Most businesses can likely survive a few smaller claims. But larger claims can cause serious cash flow problems to many small businesses, or worse.
Make sure your business has the insurance it needs to survive them.
Here are five we think all businesses and entrepreneurs should have.
Five Types of Commercial Insurance
There are many different types of insurance policies that a business can take out to protect them for various kinds of loss or damage. These losses can occur to employees, the business property itself or to third parties.
Getting business insurance is relatively easy. Once you decide what type of policies you need and what policy limits and deductibles are right for your business.
Here are five types of insurance to consider.
1. General Liability Insurance
General liability insurance covers your business for a variety of injuries and claims that can be brought against it.
It protects your business against claims for personal injuries arising on your property and business property damage.
It also protects you against personal injuries and property damages claimed by third parties.
Many vendors and other people you do business with may require you to carry general liability insurance with certain limits.

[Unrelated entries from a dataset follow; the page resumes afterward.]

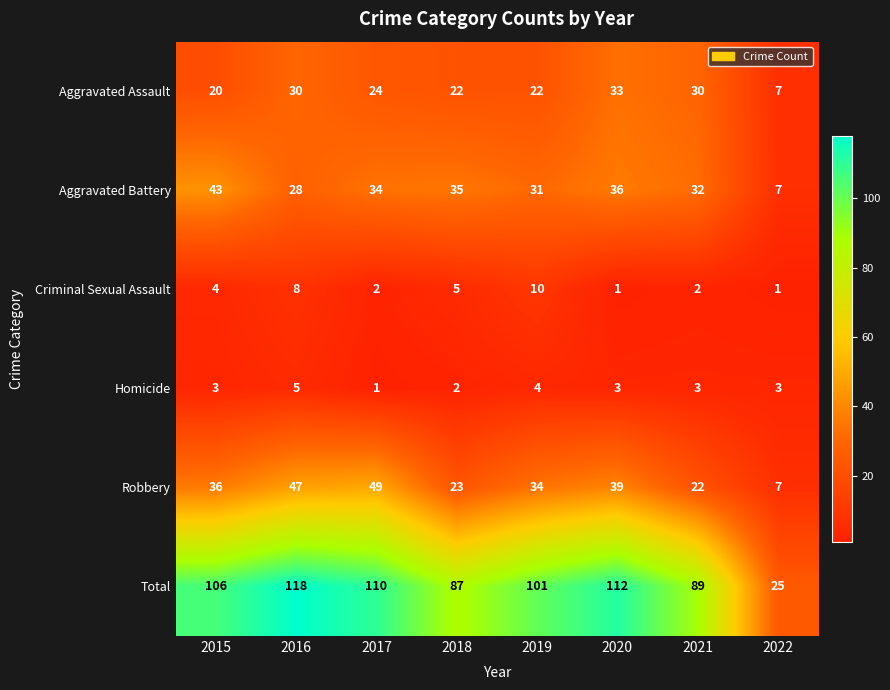

Which category has the highest value across all series?

2016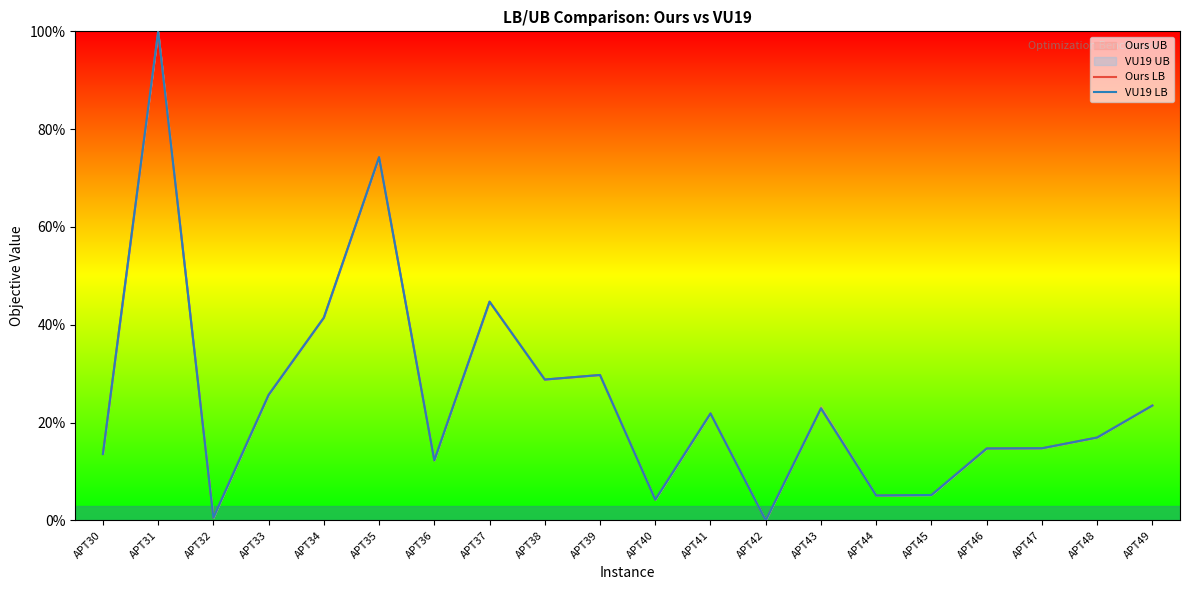

How many lines are shown in the chart?

2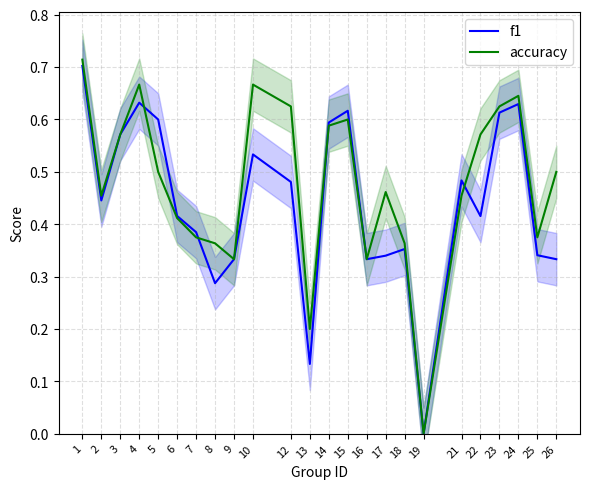

Rank the categories by f1 value from highest to lowest.

1, 4, 24, 15, 23, 5, 14, 3, 10, 21, 12, 2, 6, 22, 7, 18, 25, 17, 9, 16, 26, 8, 13, 19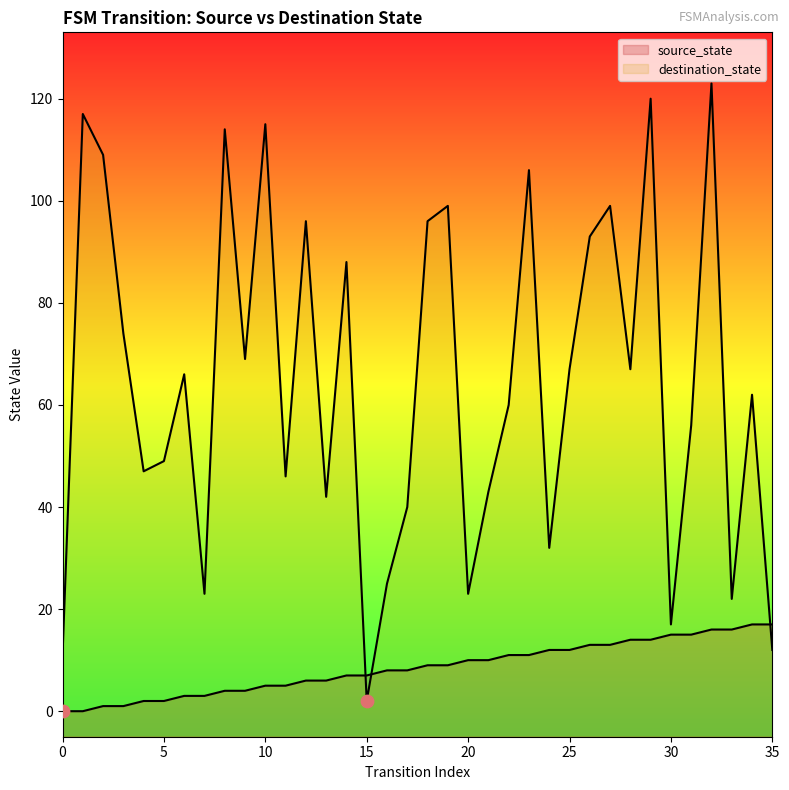

Which series contains the highest Y value?

destination_state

2. Commercial Vehicle Insurance
Commercial vehicle insurance is insurance for companies who have employees driving company vehicles.
If your employees drive vehicles to performs tasks as part of their job, you need a commercial vehicle insurance policy. Especially if they carry your goods or other employees to your customers. Or if they haul tools or other equipment to perform services for your customers.
Different types of businesses are subject to increased risk of loss or lawsuits that may arise. For instance, a realtor who travels to view homes that are for sale is not as likely to cause as much damage as a semi transporting explosive materials.
You will need to discuss the nature of your business with your insurance agent to determine the proper coverage amounts you’ll need to carry.
3. Commercial Property Insurance
Another one of the types of business insurance options to consider is commercial property insurance. This type of insurance covers your physical property damage, which can include losses due to water, fire and storm damage.
Commercial property insurance covers your building and your property and everything contained in or in it. This includes your inventory and office equipment and furniture.
It can also cover any damage sustained on another person’s property by materials escaping from your property onto theirs.
4. Workers Compensation Insurance
Workers compensation insurance helps reimburse employees who get injured or develop an illness (or dies) on the job. It will cover medical care, an employee’s lost wages from work, and provide financial assistance to a deceased employee’s family.
The laws about when or whether you have to buy workers compensation insurance vary from state to state. But even in places that don’t require employers to carry it, like Texas, the majority of businesses still do.
Workers comp fills an important role because an employee’s health insurance policy will not pay for these type of injuries.
5. Commercial Umbrella Insurance
A description of commercial umbrella insurance sounds a lot like other liability insurance.
Commercial umbrella insurance protects you against claims for personal injuries and property damage that exceed your other policies of insurance limits.
The difference is that umbrella insurance won’t pay out until your other insurance policies are exhausted (paid out in full).
But, it can also pay for claims that arise that are not covered by your other policies. It is more of a catch-all type policy with higher limits than the other types of insurance mentioned here.
Review Your Insurance Protections Today
Talk to your insurance broker today about the various types of commercial insurance available to you.
It is important to review your policies and current (and future) business plans to be sure you have protection against all risks.